J’ai choisi un magnifique cerisier. Car la vie est belle et courte et que cette arbre symbolise tout cela. Je veux que tous les jours de ma vie ressemblent à des fleurs de Sakura. Qu’ils soient aussi majestueux et magnifiques. Que mes nouvelles racines se perpétuent positivement sur mes proches, ma famille, les miens. Que sa beauté efface toutes les générations de souffrance.

 

Que demain mes fruits grandissent épanouis en savourant la vie, qu’ils regorgent du suc de l’amour. Mes futures petites cerises… Dans la lumière, dans la clarté, dans la brise de la vérité.
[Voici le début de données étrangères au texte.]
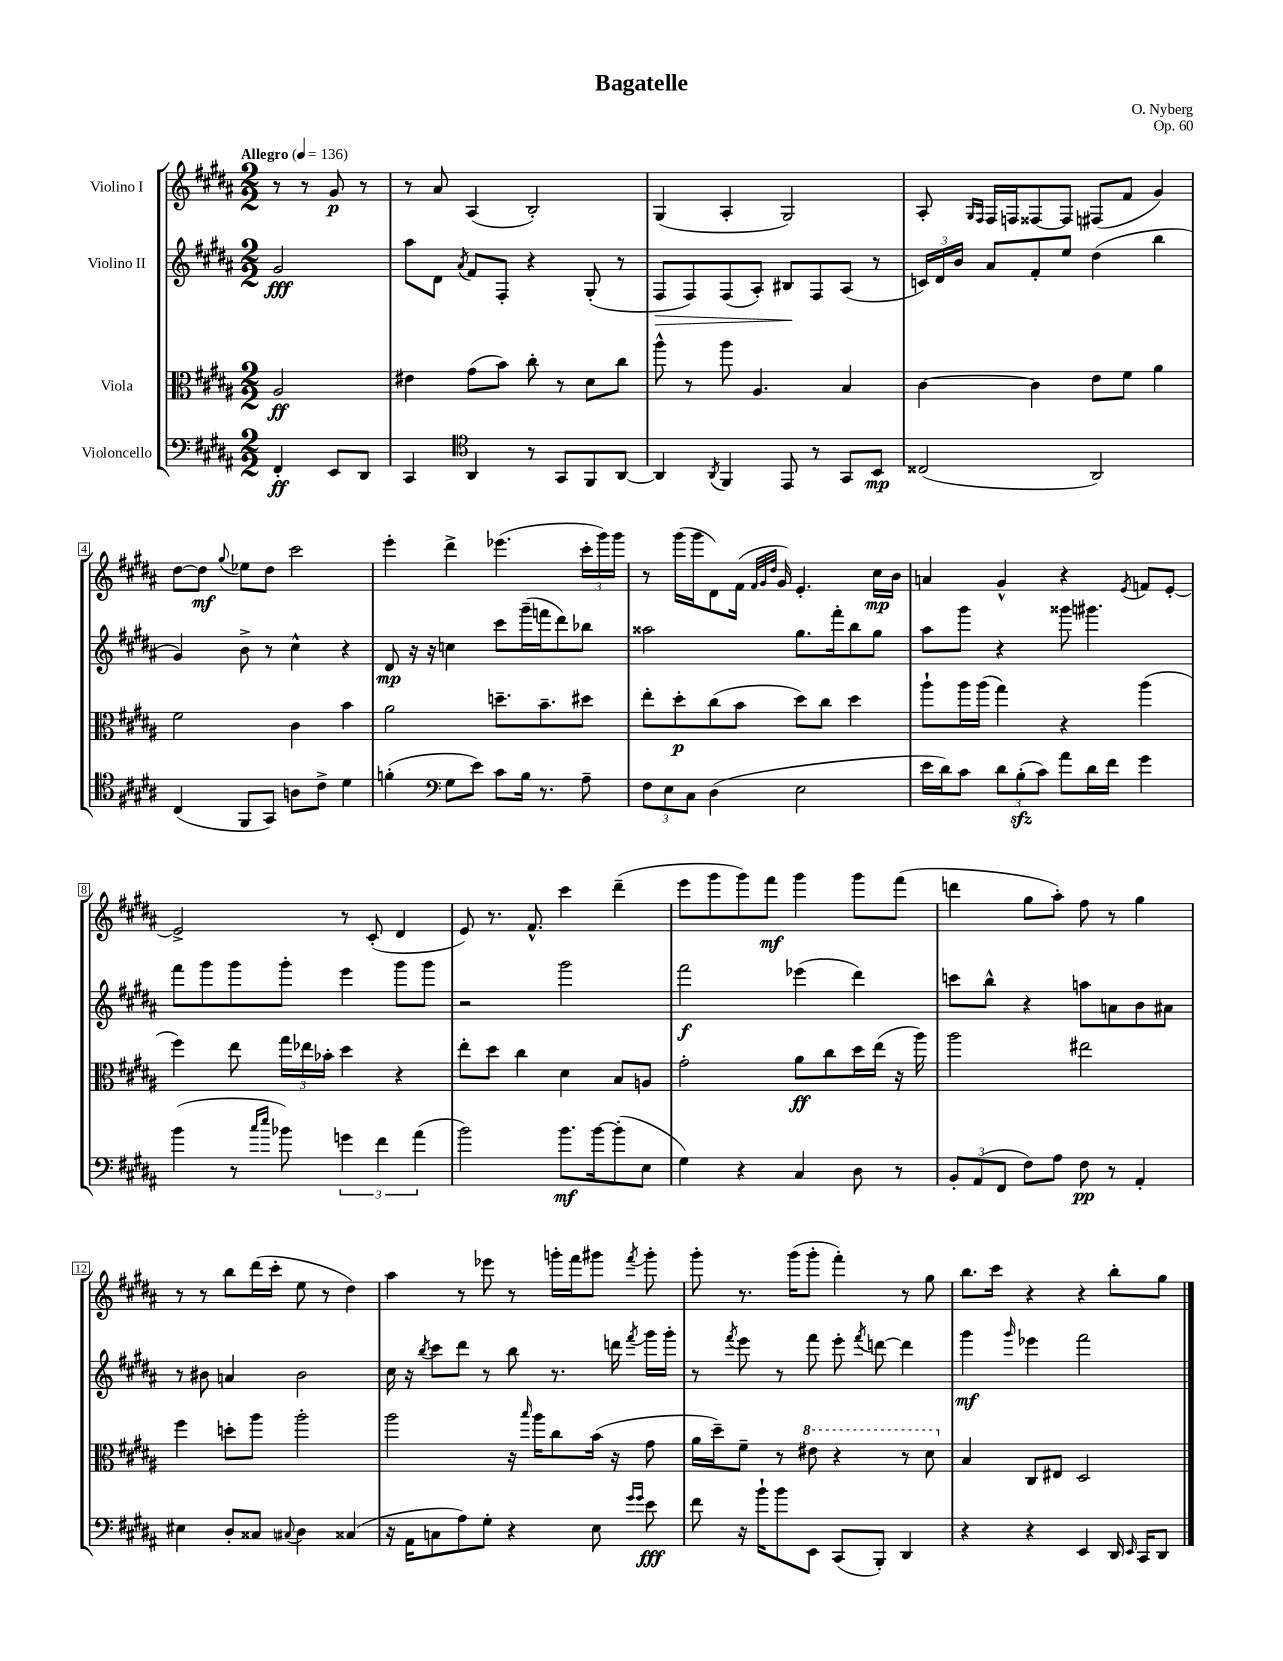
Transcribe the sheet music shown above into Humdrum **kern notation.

**kern	**kern	**kern	**kern
*staff4	*staff3	*staff2	*staff1
*clefF4	*clefC3	*clefG2	*clefG2
*k[f#c#g#d#a#]	*k[f#c#g#d#a#]	*k[f#c#g#d#a#]	*k[f#c#g#d#a#]
*M2/2	*M2/2	*M2/2	*M2/2
*MM136	*MM136	*MM136	*MM136
4FF#'/	2A#/	2g#/	8r
.	.	.	8r
8EE/L	.	.	8g#/
8DD#/J	.	.	8r
=	=	=	=
4CC#/	4e#\	8aa#\L	8r
.	.	8d#\J	8a#/
*clefC4	*	*	*
.	.	8qa#/	.
4AA#/	(8g#\L	8f#/L	(4A#/
.	8b\J)	8F#'/J	.
8r	8cc#'\	4r	2B'/)
8GG#/L	8r	.	.
8FF#/	8d#\L	(8G#'/	.
[8AA#/J	8cc#\J	8r	.
=	=	=	=
4AA#/]	8aa#^^\	8F#/L	(4G#/
.	8r	8F#/)	.
8qAA#/	.	.	.
4FF#/	8aa#\	(8F#/	4A#'/
.	4.A#/	8A#'/J)	.
8EE/	.	8B#/L	2G#/)
8r	.	8F#/	.
8GG#/L	4B/	(8A#/J	.
8BB/J	.	8r	.
=	=	=	=
(2C##/	[4c#\	24c/LL)	8A#'/
.	.	24d#/	.
.	.	24b/JJ	.
.	.	.	16qqG#/LL
.	.	.	16qqF#/JJ
.	.	8a#/L	16F#/LL
.	.	.	16F/J
.	4c#\]	8f#'/	[8F##/
.	.	8ee/J	8F##/]J
2AA#/)	8e\L	(4dd#\	(8F#/L
.	8f#\J	.	8f#/J
.	4a#\	4bb\	4g#/)
=	=	=	=
(4C#/	2f#\	4g#/)	[8dd#\L
.	.	.	8dd#\]J
.	.	.	8qqgg#/
8FF#/L	.	8b^\	8ee-\L
8GG#/J)	.	8r	8dd#\J
8A\L	4c#\	4cc#^^\	2ccc#\
8c#^\J	.	.	.
4d#\	4b\	4r	.
=	=	=	=
(4f'\	2a#\	8d#/	4eee'\
.	.	16r	.
.	.	16r	.
*clefF4	*	*	*
8G#\L	.	4cc\	4ddd#^\
8e\J)	.	.	.
8c#\L	8.dd~\L	8ccc#\L	(4.eee-\
16B\Jk	.	(16ggg#~\L	.
8.r	8.b~\	16fff\J	.
.	.	8ddd#\)	.
8A#~\	8dd#\J	8bb-\J	24ccc#'\LL
.	.	.	24ggg#\)
.	.	.	24ggg#\JJ
=	=	=	=
12F#\L	8ee'\L	2aa##\	8r
12E\	.	.	.
.	8dd#'\	.	(16ggg#\LL
12C#\J	.	.	.
.	.	.	16ggg#\J
(4D#\	(8cc#\	.	8d#\)
.	8b\J	.	(16f#\Jk
.	.	.	32qqf#/LLL
.	.	.	32qqg#/
.	.	.	32qqdd#/JJJ
.	.	.	16g#/)
2E\	8dd#\L)	8.gg#\L	4.e'/
.	8cc#\J	.	.
.	.	16fff#'\k	.
.	4dd#\	8bb\	.
.	.	8gg#\J	16cc#\LL
.	.	.	16b\JJ
=	=	=	=
16e\LL	8aa#`\L	8aa#\L	4a/
16d#\J)	.	.	.
8c#\J	16aa#\L	8ggg#\J	.
.	(16aa#\JJ	.	.
12d#\L	4gg#\)	4r	4g#^^/
(12B'\	.	.	.
12c#\J)	.	.	.
8a#\L	4r	8ggg##\	4r
16d#\L	.	4.ggg#\	.
16f#\JJ	.	.	.
.	.	.	8qe/
4g#\	(4aa#\	.	8f/L
.	.	.	[8e'/J
=	=	=	=
(4b\	4ff#\)	8fff#\L	2e^/]
.	.	8ggg#\	.
8r	8ee\	8ggg#\	.
16qqcc#/LL	.	.	.
16qqee/JJ	.	.	.
8b-\)	24gg#\LL	8ggg#'\J	.
.	24ee-\	.	.
.	24b-'\JJ	.	.
6g\	4dd#\	4eee\	8r
.	.	.	(8c#'/
6f#\	.	.	.
.	4r	8ggg#\L	4d#/
(6a#\	.	.	.
.	.	8ggg#\J	.
=	=	=	=
2b\)	8ee'\L	2r	8e/)
.	8dd#\J	.	8.r
.	4cc#\	.	.
.	.	.	8.f#^^/
8.b\L	4d#\	2ggg#\	4ccc#\
[16b\k	.	.	.
(8b'\]	8B/L	.	(4ddd#~\
8E\J	8A/J	.	.
=	=	=	=
4G#\)	2g#'\	2fff#\	8eee\L
.	.	.	8ggg#\
4r	.	.	8ggg#\)
.	.	.	8fff#\J
4C#/	8a#\L	(4eee-\	4ggg#\
.	8cc#\	.	.
8D#\	16dd#\L	4ddd#\)	8ggg#\L
.	(16ee\JJ	.	.
8r	16r	.	(8fff#\J
.	16aa#\)	.	.
=	=	=	=
12BB'/L	2aa#\	8ccc\L	4ddd\
(12AA#/	.	.	.
.	.	8bb^^\J	.
12FF#/J	.	.	.
8F#\L)	.	4r	8gg#\L
8A#\J	.	.	8aa#'\J)
8F#\	2ee#\	8aa\L	8ff#\
8r	.	8a\	8r
4AA#'/	.	8b\	4gg#\
.	.	8a#\J	.
=	=	=	=
4E#\	4ff#\	8r	8r
.	.	8b#\	8r
8D#'/L	8dd'\L	4a/	8bb\L
8C##/J	8aa#\J	.	(16ddd#\L
.	.	.	16ccc#'\JJ
8qqC#/	.	.	.
4D#\	2aa#'\	2b#\	8ee\
.	.	.	8r
(4C##/	.	.	4dd#\)
=	=	=	=
16r	2aa#\	16cc#\	4aa#\
16AA#\LK	.	16r	.
.	.	8qbb/	.
8C\	.	8ccc#\L	.
8A#\)	.	8ddd#\J	8r
8G#'\J	.	8r	8eee-\
4r	16r	8bb\	8r
.	16qqbb/	.	.
.	16aa#\LK	.	.
.	8cc#\	8.r	16ggg'\LL
.	.	.	16fff#\J
8E\	(16b\Jk	.	8ggg#\J
.	16r	16ddd\	.
16qqg#/LL	.	.	.
16qqg#/JJ	.	8qfff#/	8qfff#/
8e\	8g#\	16ggg#\LL	8ggg#'\
.	.	16ggg#'\JJ	.
=	=	=	=
8f#\	16a#\LL	8r	8ggg#'\
.	16dd#~\J)	.	.
.	.	8qfff#/	.
16r	8f#~\J	8eee\	8.r
16b`\LK	.	.	.
8b\	8r	8r	.
.	.	.	(16ggg#\LK
8EE\J	8ee#\	8fff#\	8ggg#'\J
(8CC#/L	4r	8eee'\	4fff#'\)
.	.	8qfff#/	.
8BBB'/J)	.	[8ddd\	.
4DD#/	8r	4ddd\]	8r
.	8dd#\	.	8gg#\
=	=	=	=
4r	4B/	4ggg#\	8.bb\L
.	.	.	16ccc#\Jk
.	.	16qqggg#/	.
4r	8C#/L	4eee-\	4r
.	8E#/J	.	.
4EE/	2D#/	2fff#\	4r
16DD#/	.	.	8bb'\L
16qqEE/	.	.	.
16CC#/LK	.	.	.
8DD#/J	.	.	8gg#\J
==	==	==	==
*-	*-	*-	*-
A cet instant précis, mes branches viendront éclater cette ancienne vitrine du passé. Monstrueuse vitrine. Chaque brindille fera son coin dans la devanture, la parant de rose, de blanc, de vert. Un parfum de bonheur se répandra au-delà du temps, au-delà du vent. Tout sera redécoré avec finesse et goût !

 

Mais… Je me demande… Ne suis-je pas en train de la rendre parfaite et enjolivée à mon tour ? Rien n’est moins sûr.

 

Bien à vous, Aydan. Jardinier à temps perdu.